The 16-day partial shutdown of the federal government brought new federal research activities to a standstill, according to a report by the Office of Management and Budget (OMB). The awarding of grants halted, and government labs were placed into costly standby mode, only to require additional resources for restoring operations days later.

On average, NSF issues 765 grants and extensions during a two-week period. With 98% of NSF employees furloughed, no new grants or grant continuations could be issued during the 16-day hiatus. The shutdown also forced NSF’s Antarctic research program into caretaker status, resulting in the cancellation of some research activities for the entire 2013–14 season. Among those activities are long-duration space science research missions that use balloons as platforms for research on cosmic rays and other phenomena. Significant costs were incurred to begin placing the NSF-operated Antarctic facilities into caretaker status, which entails minimum human occupancy, and then returning them to operational conditions, the report said.

Four of the five Nobel laureate researchers who are current federal employees were furloughed. Three of them are at NIST, “performing cutting edge research in physics that could have broad commercial applicability in areas such as advanced communications, cyber security, and computing,” the OMB report stated. The fourth works on the James Webb Space Telescope at NASA.

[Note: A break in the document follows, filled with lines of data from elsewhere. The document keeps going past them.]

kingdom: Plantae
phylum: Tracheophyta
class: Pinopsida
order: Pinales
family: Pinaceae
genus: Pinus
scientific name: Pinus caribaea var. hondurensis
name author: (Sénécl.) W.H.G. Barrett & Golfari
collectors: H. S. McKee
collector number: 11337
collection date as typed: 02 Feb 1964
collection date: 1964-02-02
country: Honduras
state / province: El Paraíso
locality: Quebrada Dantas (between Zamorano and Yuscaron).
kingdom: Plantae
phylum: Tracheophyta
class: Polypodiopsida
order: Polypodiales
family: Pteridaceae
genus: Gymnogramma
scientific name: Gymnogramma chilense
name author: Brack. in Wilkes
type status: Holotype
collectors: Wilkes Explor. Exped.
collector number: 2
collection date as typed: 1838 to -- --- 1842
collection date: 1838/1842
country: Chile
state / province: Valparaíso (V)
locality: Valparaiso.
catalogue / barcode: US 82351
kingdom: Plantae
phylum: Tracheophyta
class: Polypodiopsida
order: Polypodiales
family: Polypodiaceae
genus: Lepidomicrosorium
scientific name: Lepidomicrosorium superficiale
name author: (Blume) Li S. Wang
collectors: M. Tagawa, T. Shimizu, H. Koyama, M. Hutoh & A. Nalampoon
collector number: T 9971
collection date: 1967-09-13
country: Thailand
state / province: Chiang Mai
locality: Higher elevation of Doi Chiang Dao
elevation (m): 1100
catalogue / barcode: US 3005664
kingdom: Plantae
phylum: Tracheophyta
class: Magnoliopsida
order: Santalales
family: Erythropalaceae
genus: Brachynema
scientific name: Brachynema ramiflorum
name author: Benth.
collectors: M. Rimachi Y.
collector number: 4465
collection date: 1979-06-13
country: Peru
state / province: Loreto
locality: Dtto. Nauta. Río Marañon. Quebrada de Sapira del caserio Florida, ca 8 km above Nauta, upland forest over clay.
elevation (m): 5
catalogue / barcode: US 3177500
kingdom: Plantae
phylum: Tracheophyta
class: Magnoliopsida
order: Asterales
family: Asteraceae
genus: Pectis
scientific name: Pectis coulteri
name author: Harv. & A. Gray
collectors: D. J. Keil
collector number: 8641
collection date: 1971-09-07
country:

Suspension of operations at the National Radio Astronomy Observatory’s two telescopes in Greenbank, West Virginia, and at the Very Large Array in Socorro, New Mexico, as well as the 10 Very Long Baseline Array sites across the US, jeopardized research projects that required continuous data. About 500 hours of observing time were lost at Green Bank, half of which is seasonal and cannot be rescheduled. Over 600 hours of observing time were lost at the Very Large Array and the Very Long Baseline Array. Moreover, observatories ceased support for about 2700 users who were processing existing data or planning new observations. As a result, range of projects that detect radio waves emitted by astronomical objects and advance state-of-the-art signal processing were affected. The loss of observing time and user support will also impact both undergraduate projects and graduate students seeking data for thesis projects, the report said.

The Department of Energy and its contractors are likely to have lost at least three weeks of mission work, or about 6% of the year’s productivity, due to the preparations for the safe shutdown and resumption of facilities that the weapons laboratories were forced to make.

At NIST’s research reactor, about 70 experiments by academic and industry researchers could not be performed, and the cost of the lost beamtime was approximately $2 million, OMB said.